The Vickers Vimy in flight
Alcock and Brown were the first people to fly an aircraft non-stop across the Atlantic ocean. They made their flight in June 1919, departing Newfoundland and landing in a bog near the Marconi (Clifden) Wireless Station.

The plane was a Vickers Vimy twin-engined biplane. It was built mainly of wood and fabric and was powered by two Rolls-Royce Eagle VIII V-12 engines.

The Vimy was originally designed as a bomber to be used during the First World War. Bombing equipment was removed and extra fuel tanks were added for the transatlantic flight.

The Vickers Vimy biplane that landed at Ballyconneely, Clifden on 15th June,1919. The plane is now on display in the Science Museum, London.

The plane took off from St. John's, Newfoundland on Saturday, 14 June, 1919 and landed in Clifden, Co. Galway some 16 hours later. It completed the journey of 1,890 miles (3,040 km) at an average speed of approximately 118 miles (193 kilometres) per hour.

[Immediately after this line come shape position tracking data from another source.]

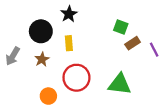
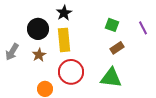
yellow rectangle: (69, 43) -> (64, 40), size x1.6
brown rectangle: (133, 43) -> (117, 48), moved
purple line: (154, 50) -> (143, 28), moved

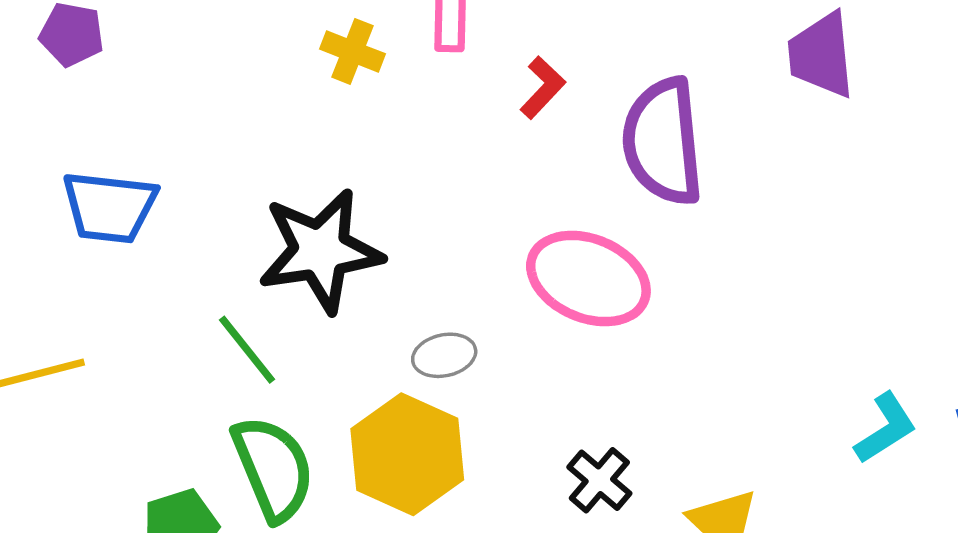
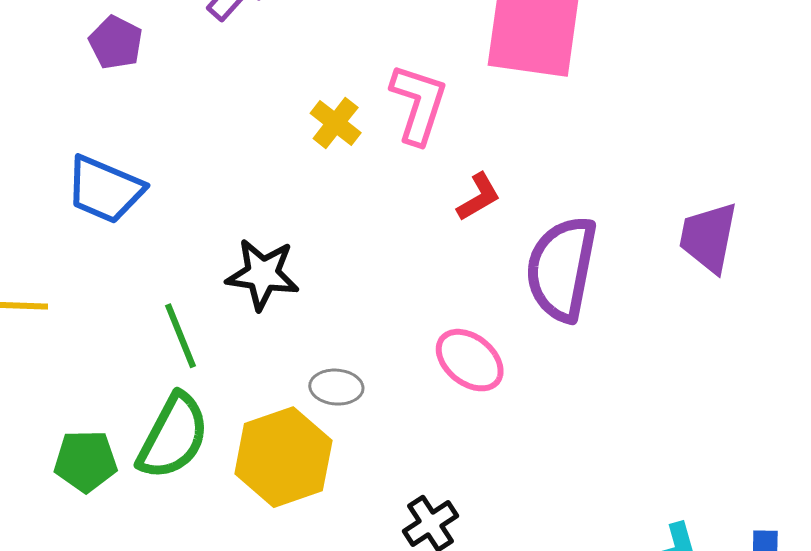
black star: (320, 251) -> (263, 274), size x0.7
pink ellipse: (588, 279) -> (470, 360), size x0.7
green semicircle: (273, 468) -> (173, 437), turned 34

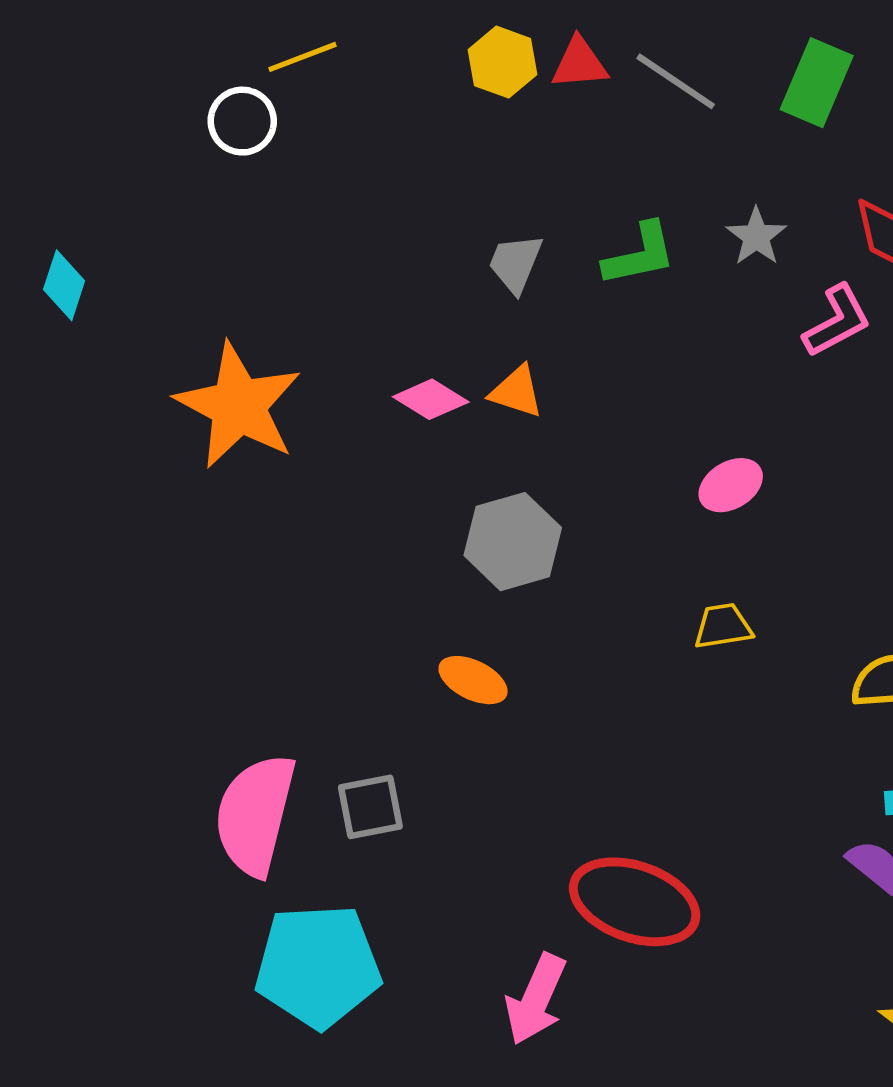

Weather conditions were difficult, dense fog and drizzling rain obscured vision to such an extent that at times the aircraft was flying upside down and once only 10ft from the water. The landing place was a bog near the Clifden Wireless Station.

Once safely out of the plane, Alcock, with the assistance of the Marconi staff, sent a telegram announcing their success. At this point the airmen were only 10 miles (16 km) off the course they had planned and some 50 miles (80 km) from Galway, the intended destination.

"From above, the bog looked like a lovely field, but the machine sank into it up to the axle and fell over on her nose" said Alcock after the flight. The plane suffered some damage. Alcock and Brown came away unhurt.

Sir John W Alcock
(1892–1919) was born in Manchester. He joined the Royal Naval Air Service at the beginning of World War I. After the war Alcock became a test pilot for Vickers Aircraft. Six months after his Atlantic crossing, while delivering an amphibian aircraft to Paris, Alcock crashed in bad weather and was fatally injured.

Arthur Whitten Brown (1886–1948) was born in Glasgow. He began his career in engineering before the outbreak of World War I when he became a pilot in the Royal Air Force. After the Atlantic crossing, Brown later returned to engineering and was general manager of the Metropolitan Vickers Company in Swansea.